**Exercises to complete:**
(a) Decide whether each statement below agrees with the article on the county physicians' benefit cut. For each, answer yes or no and quote the words of the article that decide it. (i) The Union of American Physicians and Dentists represents about 800 county doctors. (ii) The arbitration that went in the union's favor was binding on the county. (iii) The new contract would replace megaflex with a standard benefits package.
(b) In two sentences, summarize the article on the county physicians' benefit cut printed below.
(c) Continue the article on the county physicians' benefit cut from its final sentence.

==== Document segment

County Supervisors OK Massive Cut in Benefits for Unionized Physicians
Two years after becoming the largest group of doctors to unionize in decades, physicians who work for Los Angeles County face a massive cut in their benefits.
Under a package approved Tuesday by the Board of Supervisors, the doctors will lose the popular “megaflex” benefits, in which workers receive a cash bonus they can pocket, use to buy their benefits or boost their pensions.
Union officials allege that the supervisors, who have clashed often with labor in the last year, are trying to break the union. County officials acknowledge the reason for the benefit cut is that megaflex benefits have historically been available only to nonunion county employees.
Although the doctors’ union successfully contested the move in arbitration, the proceeding was not binding and the county will impose the cut anyway, effective Jan. 1, under the board’s move Tuesday.
Physicians union officials vow a legal fight and insist that the cut is part of a broader effort to kill the union. Decertification petitions are reportedly being circulated at county hospitals and clinics by doctors who want to leave the union.
“They don’t want the physicians to be unionized,” said Joe Bader, director of the Los Angeles office of the Union of American Physicians and Dentists, which represents about 800 county doctors. “They don’t want the physicians to be strong advocates, not only for their own employment conditions, but for improvements in patient care.”
Supervisors said the doctors knew they risked losing their benefits if they unionized, because megaflex is available only to nonunionized employees.
“The doctors, they knew full well what they were getting into,” Supervisor Don Knabe said. “This is no surprise.”
As Knabe indicated, during the 1999 unionization drive, the doctors were warned that they could lose the lucrative benefits package if they organized.
“It was made clear by the county of L.A. . . . that we have one plan for represented [employees] and one plan for non-represented,” Supervisor Yvonne Brathwaite Burke said. “If they didn’t disclose that to their members, then they certainly made some misrepresentation.”
Union officials allege that taking away the megaflex package--which they calculate is worth $19,000 or more to some senior doctors--constitutes illegal retaliation for unionizing. Under the new contract approved by the board, megaflex would be replaced with a standard benefits package.
Dr. Simon K. Mintz, a 34-year county veteran who works as a surgeon at Martin Luther King Jr./Drew Medical Center, says the cut is a slap in the face. “Now that we’ve unionized, after all these years, the county has cheated us,” said Mintz. The union says Mintz would lose $16,000 annually under the proposal.

========
==== Data provided

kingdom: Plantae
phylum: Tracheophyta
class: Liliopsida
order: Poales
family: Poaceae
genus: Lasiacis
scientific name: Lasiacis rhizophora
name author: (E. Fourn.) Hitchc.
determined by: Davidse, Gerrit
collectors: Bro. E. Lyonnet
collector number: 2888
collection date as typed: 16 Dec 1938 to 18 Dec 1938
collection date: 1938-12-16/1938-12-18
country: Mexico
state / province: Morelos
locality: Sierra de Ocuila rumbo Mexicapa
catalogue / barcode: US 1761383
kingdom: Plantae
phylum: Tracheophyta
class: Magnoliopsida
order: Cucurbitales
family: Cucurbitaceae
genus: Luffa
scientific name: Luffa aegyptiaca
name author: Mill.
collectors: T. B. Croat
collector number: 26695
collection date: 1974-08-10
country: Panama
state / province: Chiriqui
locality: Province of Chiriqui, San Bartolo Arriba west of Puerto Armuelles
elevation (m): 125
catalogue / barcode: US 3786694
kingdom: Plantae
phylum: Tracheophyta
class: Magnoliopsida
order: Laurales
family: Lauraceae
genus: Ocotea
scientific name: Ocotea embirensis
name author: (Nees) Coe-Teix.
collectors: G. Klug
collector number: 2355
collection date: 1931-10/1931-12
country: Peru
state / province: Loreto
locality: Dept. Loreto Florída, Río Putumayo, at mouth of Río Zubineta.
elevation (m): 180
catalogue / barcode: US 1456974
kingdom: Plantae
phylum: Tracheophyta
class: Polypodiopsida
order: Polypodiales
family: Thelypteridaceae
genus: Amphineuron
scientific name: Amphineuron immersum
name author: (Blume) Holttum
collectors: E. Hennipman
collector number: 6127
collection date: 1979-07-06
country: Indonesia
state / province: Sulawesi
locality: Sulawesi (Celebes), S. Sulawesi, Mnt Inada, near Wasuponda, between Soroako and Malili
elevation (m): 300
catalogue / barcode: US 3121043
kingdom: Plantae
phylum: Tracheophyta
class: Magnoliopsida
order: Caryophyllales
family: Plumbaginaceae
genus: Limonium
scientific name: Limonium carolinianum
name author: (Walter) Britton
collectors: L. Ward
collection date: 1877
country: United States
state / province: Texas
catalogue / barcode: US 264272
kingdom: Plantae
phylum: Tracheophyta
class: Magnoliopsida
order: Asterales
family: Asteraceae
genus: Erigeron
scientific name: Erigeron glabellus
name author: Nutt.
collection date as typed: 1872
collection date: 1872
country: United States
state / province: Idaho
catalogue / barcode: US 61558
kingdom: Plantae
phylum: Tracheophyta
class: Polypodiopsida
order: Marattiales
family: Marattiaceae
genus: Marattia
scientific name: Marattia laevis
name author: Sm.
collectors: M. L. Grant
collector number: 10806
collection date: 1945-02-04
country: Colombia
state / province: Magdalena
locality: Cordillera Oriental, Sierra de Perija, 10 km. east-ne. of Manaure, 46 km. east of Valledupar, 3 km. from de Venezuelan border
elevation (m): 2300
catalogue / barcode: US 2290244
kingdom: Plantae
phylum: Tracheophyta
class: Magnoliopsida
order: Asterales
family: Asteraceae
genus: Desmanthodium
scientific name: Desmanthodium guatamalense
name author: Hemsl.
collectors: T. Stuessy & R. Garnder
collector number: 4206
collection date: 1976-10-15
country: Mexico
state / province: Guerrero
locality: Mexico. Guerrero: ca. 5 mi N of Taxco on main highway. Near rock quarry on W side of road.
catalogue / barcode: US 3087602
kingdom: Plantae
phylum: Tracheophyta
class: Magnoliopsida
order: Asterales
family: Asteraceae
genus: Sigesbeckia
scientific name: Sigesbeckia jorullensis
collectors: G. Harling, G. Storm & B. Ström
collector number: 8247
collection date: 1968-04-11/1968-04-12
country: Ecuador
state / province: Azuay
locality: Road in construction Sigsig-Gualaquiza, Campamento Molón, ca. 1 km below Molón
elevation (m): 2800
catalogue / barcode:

========

**Written answers:**
(a)
(i) Yes: "which represents about 800 county doctors."
(ii) No: "the proceeding was not binding and the county will impose the cut anyway."
(iii) Yes: "Under the new contract approved by the board, megaflex would be replaced with a standard benefits package."

(b) The Los Angeles County Board of Supervisors approved a package that takes the "megaflex" benefits away from unionized county physicians and replaces them with a standard benefits package, effective Jan. 1, even though the doctors' union contested the move successfully in nonbinding arbitration. Union officials call the cut illegal retaliation meant to break the union, while supervisors say the doctors were warned during the 1999 unionization drive that megaflex is available only to nonunionized employees.

(c)
Other than a lawsuit, the union has other challenges to the contract in the works. It is pushing a bill in the Legislature that would require the issue to go to binding arbitration, and it has a complaint pending before the county’s Employee Relations Commission. Bader, the union director, also has vowed to file a complaint with the National Labor Relations Board.
This is not the first labor tussle for the county board, despite the traditional alliances between its Democratic majority and local unions.
Supervisors Burke, Gloria Molina and Zev Yaroslavsky have infuriated their allies in organized labor over the last year by clashing with county unions over pay raises--a dispute that led to a brief strike last year--as well as fighting other unions during last year’s transit strike.
Burke and Yaroslavsky joined their two conservative colleagues--Knabe and Supervisor Mike Antonovich--in approving the doctors’ contract Tuesday. Molina was not present. Yaroslavsky declined to comment, citing the union’s threat of litigation.
Joining the doctors at a rally before the board meeting was the union representing 20,000 other county health workers who were protesting supervisors’ cuts earlier this summer of 450 vacant positions in the health department, including slots for 100 nurses.
The trims were made in response to a looming deficit in the health department, which is losing much of its federal funding and must close an $884-million gap in four years.
But members of the Service Employees International Union, Local 660 said supervisors were being short-sighted in cutting rather than searching for more money.
Citing supervisors’ efforts to beef up nurse recruitment following reports in The Times of delays in medical care at Los Angeles County-USC Medical Center, Local 660 General Manager Annelle Grajeda said: “The board has acted to address the symptoms of the crisis while simultaneously taking steps to worsen the disease.”